- _WHAT IS REQUIRED_:
Pictures in the data must not be copied, but everything else should be output exactly.

- _DATA BELOW_:
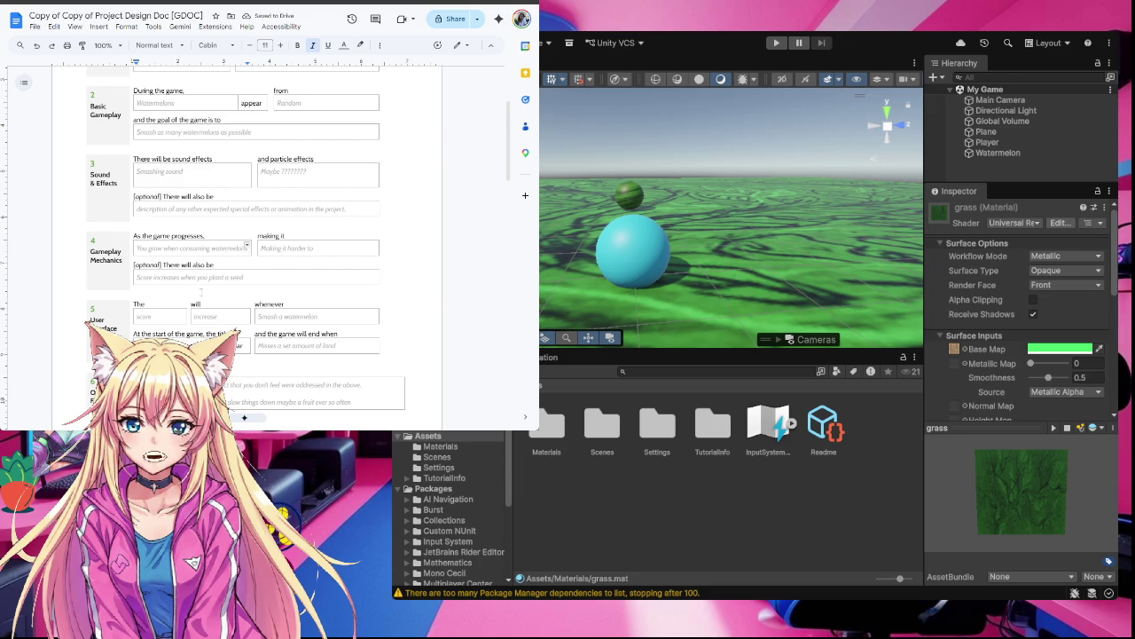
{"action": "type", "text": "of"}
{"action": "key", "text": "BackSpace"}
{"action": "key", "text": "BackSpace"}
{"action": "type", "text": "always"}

- _SOLVED PROBLEM_:
{"action": "type", "text": "of"}
{"action": "key", "text": "BackSpace"}
{"action": "key", "text": "BackSpace"}
{"action": "type", "text": "always"}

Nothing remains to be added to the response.